## What is being asked:
Skip the pictures and return every entry exactly as written.

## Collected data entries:
[Start of section]

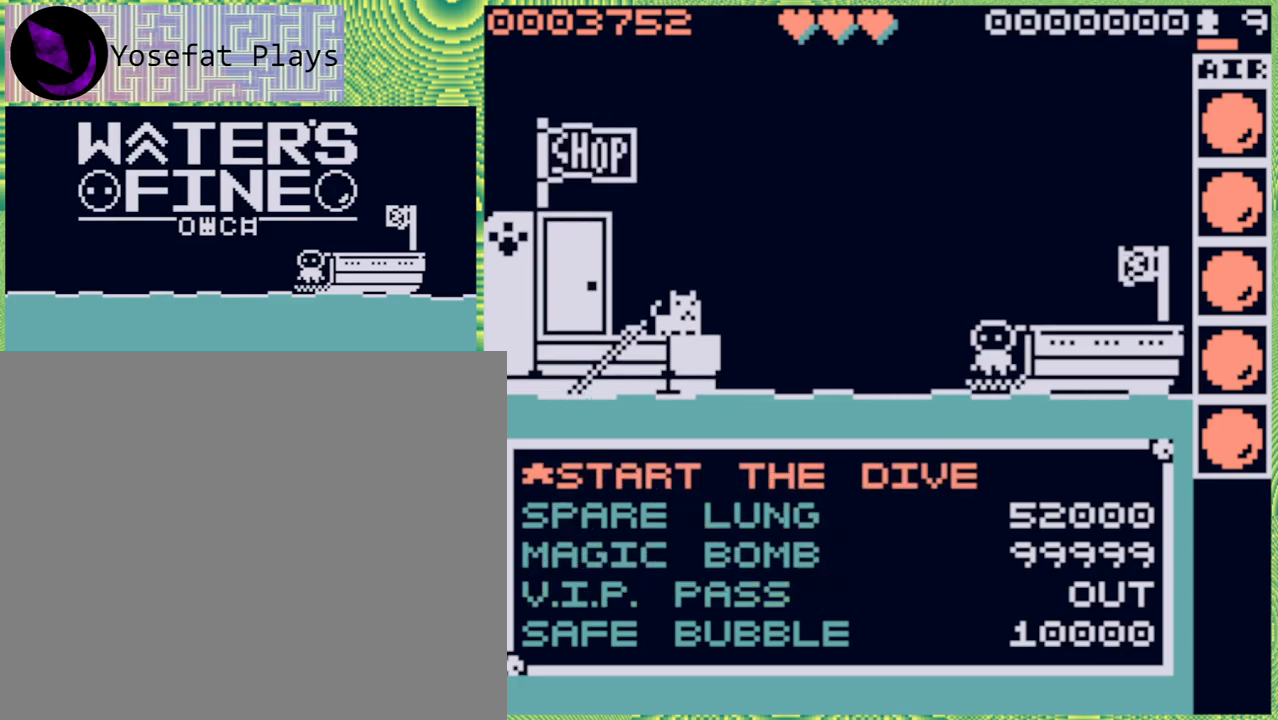
{"buttons": [], "left_stick": "center", "right_stick": "center", "events": [[117, "B", "down"], [200, "B", "up"]]}
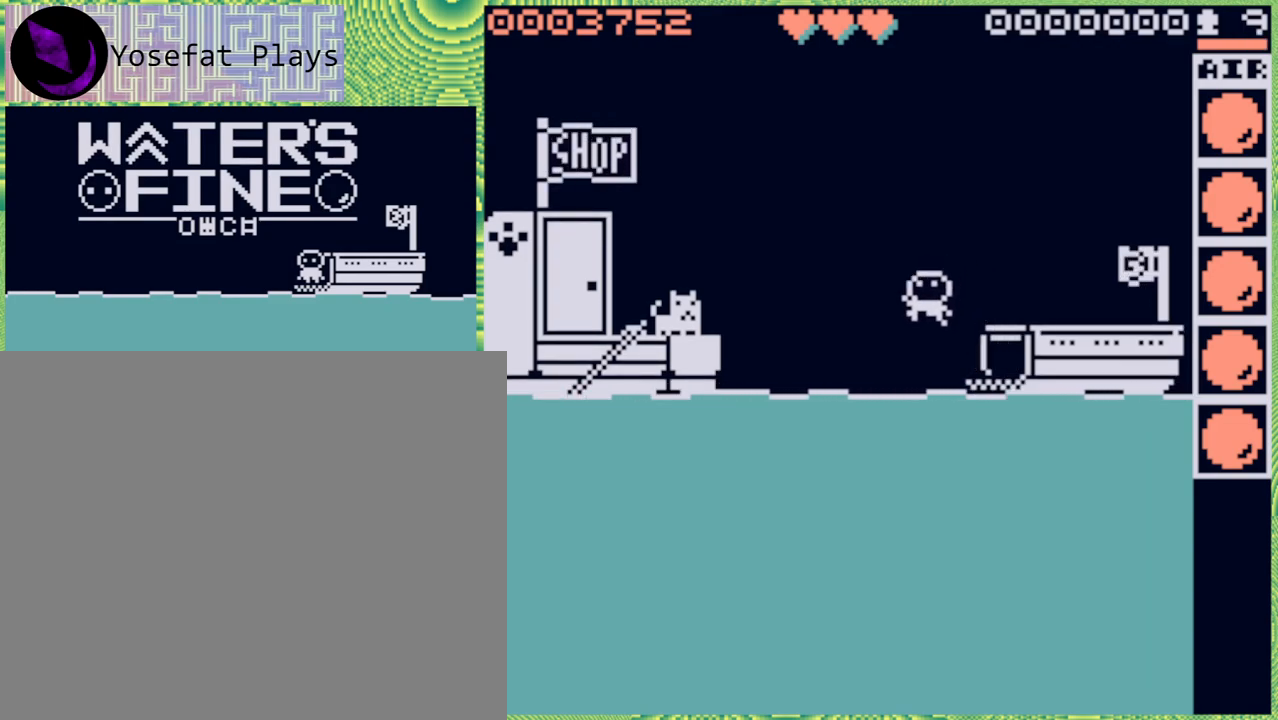
{"buttons": [], "left_stick": "down", "right_stick": "center", "events": [[283, "left_stick", "down"]]}
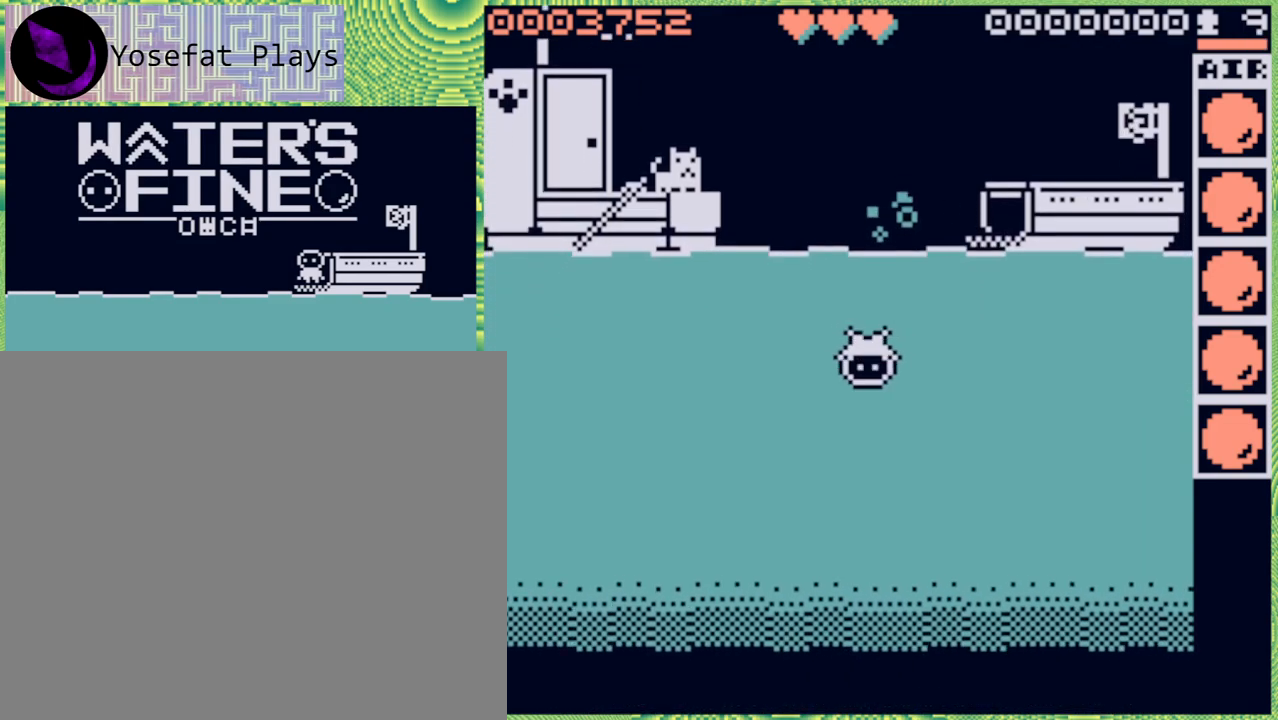
{"buttons": [], "left_stick": "down", "right_stick": "center", "events": [[250, "B", "down"], [367, "B", "up"]]}
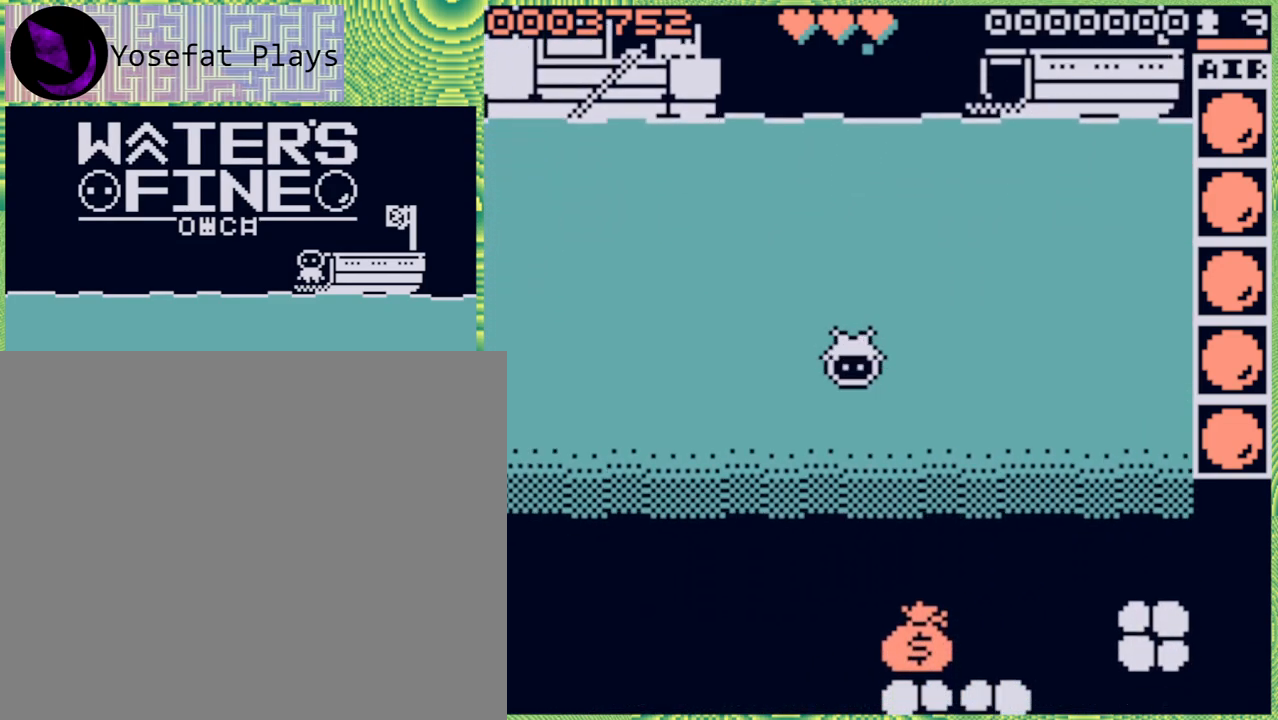
{"buttons": [], "left_stick": "down", "right_stick": "center", "events": [[317, "B", "down"], [417, "B", "up"]]}
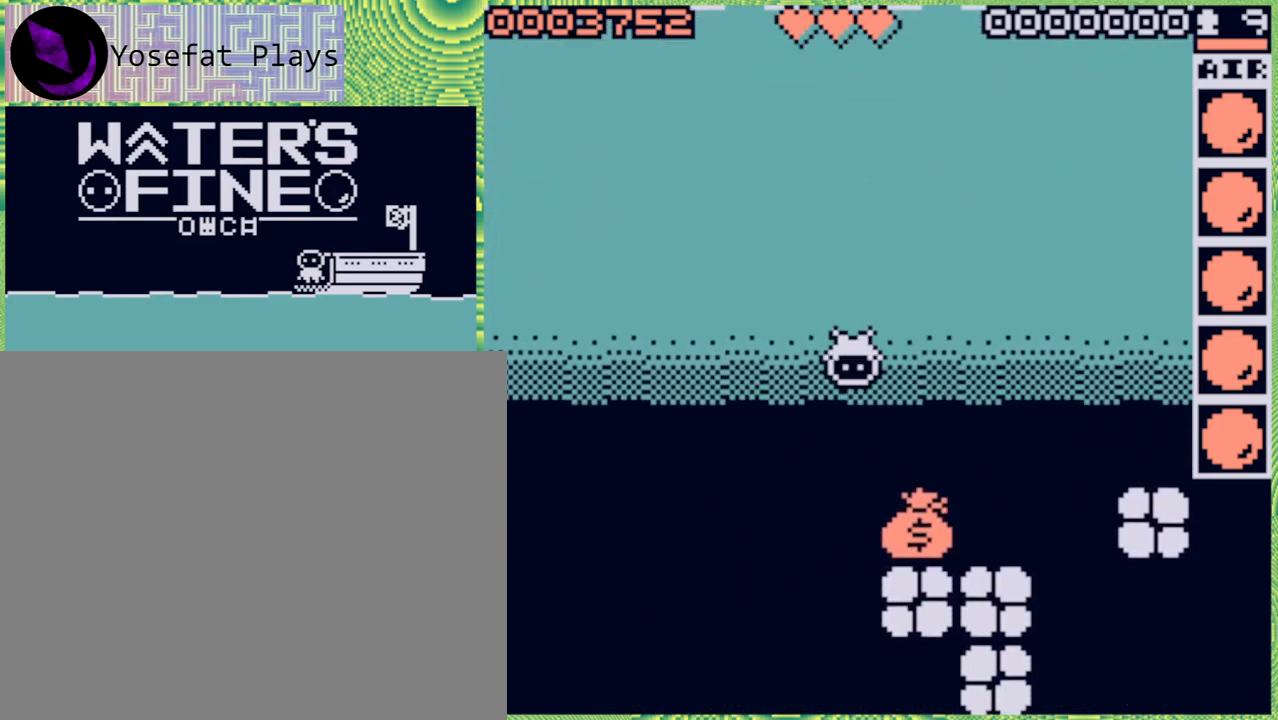
{"buttons": ["B"], "left_stick": "right", "right_stick": "center", "events": [[100, "B", "down"], [217, "B", "up"], [300, "left_stick", "right"], [400, "B", "down"]]}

[End of section]

## Response to this exercise:
{"buttons": [], "left_stick": "center", "right_stick": "center", "events": [[117, "B", "down"], [200, "B", "up"]]}
{"buttons": [], "left_stick": "down", "right_stick": "center", "events": [[283, "left_stick", "down"]]}
{"buttons": [], "left_stick": "down", "right_stick": "center", "events": [[250, "B", "down"], [367, "B", "up"]]}
{"buttons": [], "left_stick": "down", "right_stick": "center", "events": [[317, "B", "down"], [417, "B", "up"]]}
{"buttons": ["B"], "left_stick": "right", "right_stick": "center", "events": [[100, "B", "down"], [217, "B", "up"], [300, "left_stick", "right"], [400, "B", "down"]]}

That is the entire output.